Technology company Heidelberger Druckmaschinen AG (HEIDELBERG) has reported its financial performance for the first half of the fiscal year 2023/2024, indicating stability in a tough global economic environment.

The company’s performance has been buoyed by a slight improvement in sales in the EMEA region, primarily driven by growth in the packaging segment. Key highlights from their financial report reveal:

Steady sales in EMEA region

During the first half of the fiscal year (1 April – 30 September 2023), HEIDELBERG achieved sales of €1.092bn ($1.17bn) after adjusting for exchange rate fluctuations.

This figure closely matched the previous year’s sales of €1.120bn.

Incoming orders for the same period reached €1.184bn after adjusting for exchange rate movements, remaining on par with the previous year’s level of €1.229bn.

Notably, the adjusted operating result (EBITDA) improved to €101m, compared to the previous year’s figure of €92m. The corresponding adjusted EBITDA margin rose to 9.2%, up from 8.2% in the previous year.

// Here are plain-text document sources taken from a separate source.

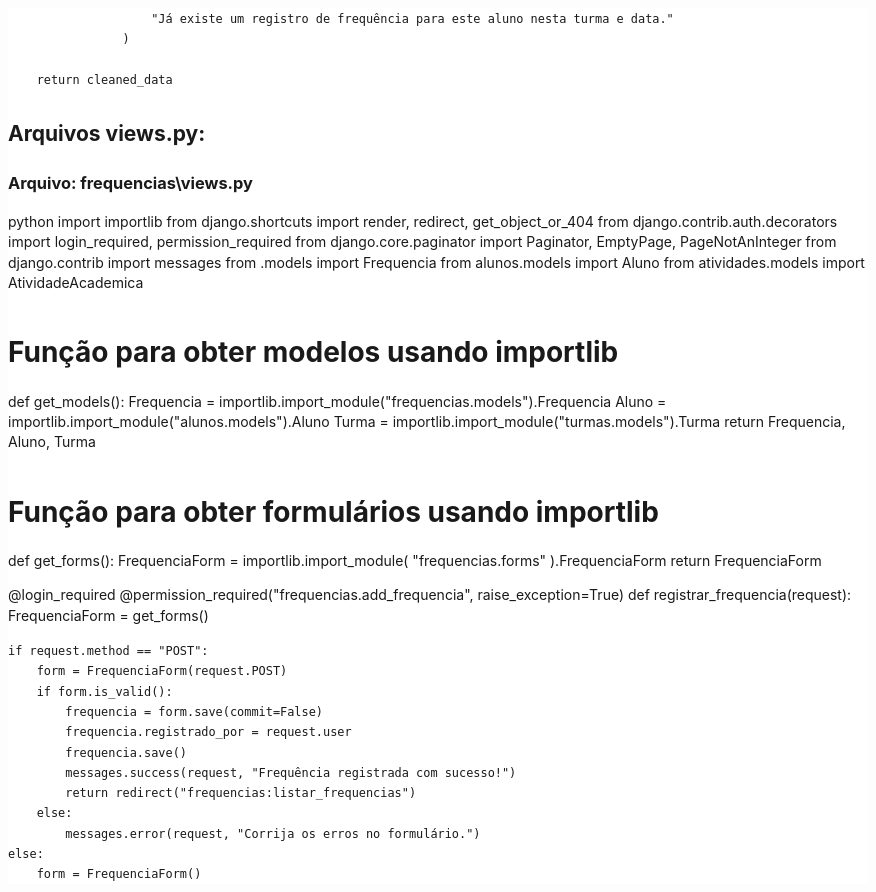                         "Já existe um registro de frequência para este aluno nesta turma e data."
                    )

        return cleaned_data



## Arquivos views.py:


### Arquivo: frequencias\views.py

python
import importlib
from django.shortcuts import render, redirect, get_object_or_404
from django.contrib.auth.decorators import login_required, permission_required
from django.core.paginator import Paginator, EmptyPage, PageNotAnInteger
from django.contrib import messages
from .models import Frequencia
from alunos.models import Aluno
from atividades.models import AtividadeAcademica


# Função para obter modelos usando importlib
def get_models():
    Frequencia = importlib.import_module("frequencias.models").Frequencia
    Aluno = importlib.import_module("alunos.models").Aluno
    Turma = importlib.import_module("turmas.models").Turma
    return Frequencia, Aluno, Turma


# Função para obter formulários usando importlib
def get_forms():
    FrequenciaForm = importlib.import_module(
        "frequencias.forms"
    ).FrequenciaForm
    return FrequenciaForm


@login_required
@permission_required("frequencias.add_frequencia", raise_exception=True)
def registrar_frequencia(request):
    FrequenciaForm = get_forms()

    if request.method == "POST":
        form = FrequenciaForm(request.POST)
        if form.is_valid():
            frequencia = form.save(commit=False)
            frequencia.registrado_por = request.user
            frequencia.save()
            messages.success(request, "Frequência registrada com sucesso!")
            return redirect("frequencias:listar_frequencias")
        else:
            messages.error(request, "Corrija os erros no formulário.")
    else:
        form = FrequenciaForm()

Successful market launch in packaging printing

HEIDELBERG’s successful entry into the packaging printing sector contributed to its positive performance. New technologies, such as the Gallus One digital label press and the Boardmaster press for high productivity in packaging printing, garnered significant attention from customers.

The Packaging Solutions segment witnessed a substantial increase of approximately 16% in incoming orders during the first half-year.

HEIDELBERG CEO Dr Ludwin Monz noted: “Given the stable growth of packaging printing, we are continuously expanding our portfolio in this sector.”

Positive impact of price adjustments

HEIDELBERG’s performance was also influenced by price adjustments to compensate for higher personnel, material and energy costs, which had a positive impact.

Despite these factors, the net result after taxes for the first half of the year remained positive at €33m, though it decreased compared to the previous year (€44m) due to higher tax expenditure, increased pension-related interest costs and the absence of positive special items.

Improved operating cash flow

The company reported a substantial improvement in operating cash flow, driven by effective management of inventories and receivables (working capital).

However, the free cash flow for the first six months was €–28m, down from the previous year’s level of €–13m, which included special items of approximately €52m.

HEIDELBERG CFO Tania von der Goltz emphasised the need for resources to drive growth, stating: “The current free cash flow situation underlines the necessity to use further impetus from our value creation programme to generate resources for growth in segments such as the lucrative digital printing sector.”

The analysis phase of this programme is ongoing and HEIDELBERG aims to achieve a positive free cash flow by the end of the financial year.

Outlook for FY 2023/2024

HEIDELBERG’s forecast for the financial year 2023/2024 remains unchanged from its previous announcement on June 14, 2023.

The company expects that if the global economy aligns with economic research institutions’ growth predictions, its sales for the fiscal year will match the previous year’s figure of €2.435bn.

The adjusted EBITDA margin is anticipated to remain at the previous year’s level of 7.2%, indicating confidence in the company’s outlook.